▸ **To-do item**
Please copy out word for word the lines in the items that run from the one containing "Чтобы понять, почему красить МДФ так" through the one containing "ворс, и если его не запечатать, он никогда не", including both of those lines.

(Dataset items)

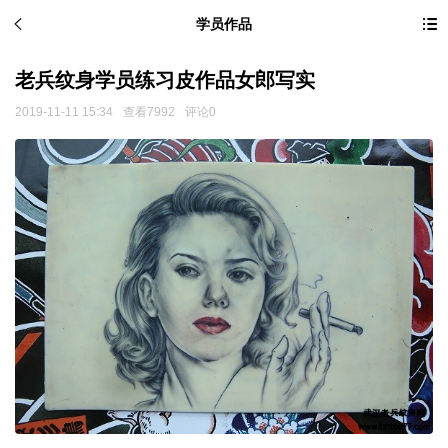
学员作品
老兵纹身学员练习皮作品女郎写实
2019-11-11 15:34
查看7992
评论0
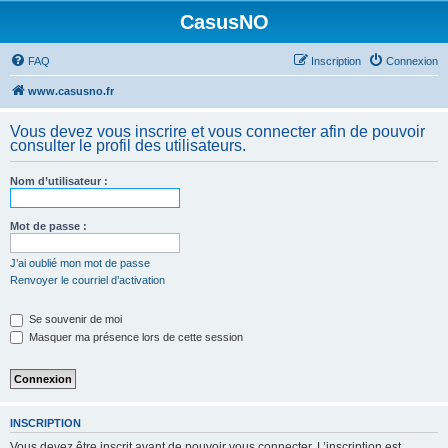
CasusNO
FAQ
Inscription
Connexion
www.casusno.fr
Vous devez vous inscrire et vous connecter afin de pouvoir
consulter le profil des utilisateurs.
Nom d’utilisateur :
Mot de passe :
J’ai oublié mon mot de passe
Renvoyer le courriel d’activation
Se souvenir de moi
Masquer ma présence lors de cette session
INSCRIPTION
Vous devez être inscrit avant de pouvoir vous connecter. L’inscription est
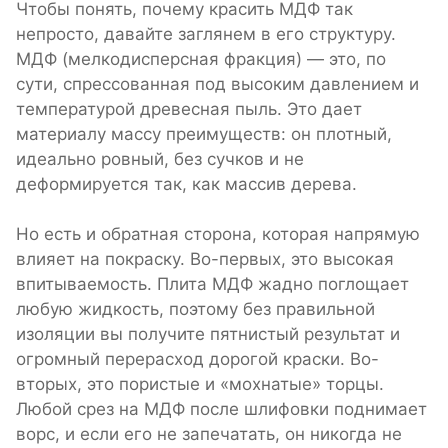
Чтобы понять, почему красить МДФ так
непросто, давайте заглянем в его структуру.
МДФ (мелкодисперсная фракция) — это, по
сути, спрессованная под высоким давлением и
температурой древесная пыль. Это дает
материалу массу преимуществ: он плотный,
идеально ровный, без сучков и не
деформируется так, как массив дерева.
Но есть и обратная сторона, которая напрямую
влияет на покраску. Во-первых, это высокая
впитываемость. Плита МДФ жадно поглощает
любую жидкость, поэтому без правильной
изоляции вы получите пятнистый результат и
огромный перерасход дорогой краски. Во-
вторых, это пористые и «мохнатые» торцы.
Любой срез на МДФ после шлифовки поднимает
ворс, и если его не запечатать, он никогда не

---

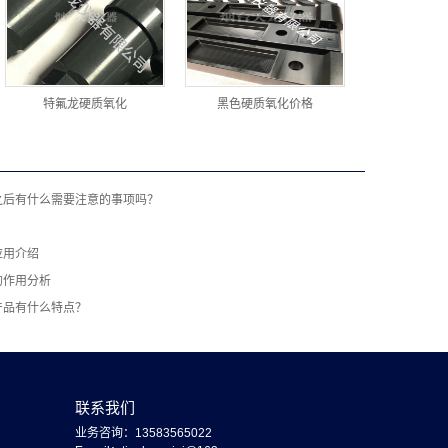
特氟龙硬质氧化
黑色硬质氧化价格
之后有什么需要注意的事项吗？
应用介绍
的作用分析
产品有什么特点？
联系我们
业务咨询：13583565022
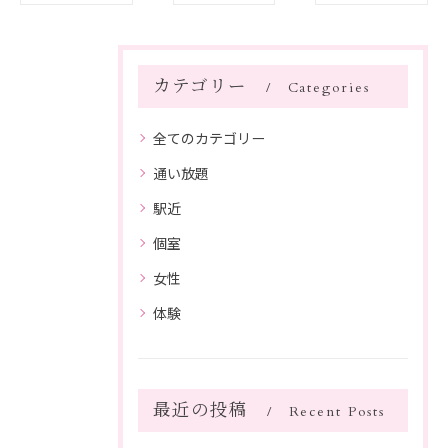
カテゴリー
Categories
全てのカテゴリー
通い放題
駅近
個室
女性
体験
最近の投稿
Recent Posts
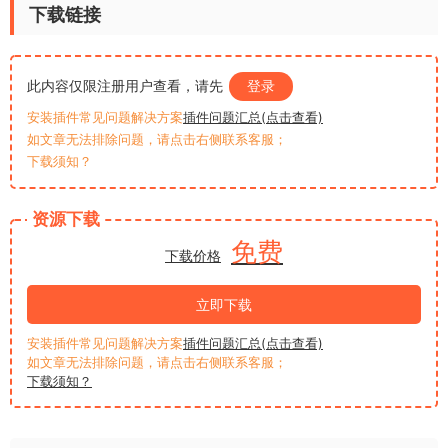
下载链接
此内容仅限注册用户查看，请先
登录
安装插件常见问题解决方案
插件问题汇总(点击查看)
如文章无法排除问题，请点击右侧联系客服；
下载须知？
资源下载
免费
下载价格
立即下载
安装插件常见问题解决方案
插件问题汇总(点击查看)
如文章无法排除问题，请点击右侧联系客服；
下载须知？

▸ **Solved exercise**
Чтобы понять, почему красить МДФ так
непросто, давайте заглянем в его структуру.
МДФ (мелкодисперсная фракция) — это, по
сути, спрессованная под высоким давлением и
температурой древесная пыль. Это дает
материалу массу преимуществ: он плотный,
идеально ровный, без сучков и не
деформируется так, как массив дерева.
Но есть и обратная сторона, которая напрямую
влияет на покраску. Во-первых, это высокая
впитываемость. Плита МДФ жадно поглощает
любую жидкость, поэтому без правильной
изоляции вы получите пятнистый результат и
огромный перерасход дорогой краски. Во-
вторых, это пористые и «мохнатые» торцы.
Любой срез на МДФ после шлифовки поднимает
ворс, и если его не запечатать, он никогда не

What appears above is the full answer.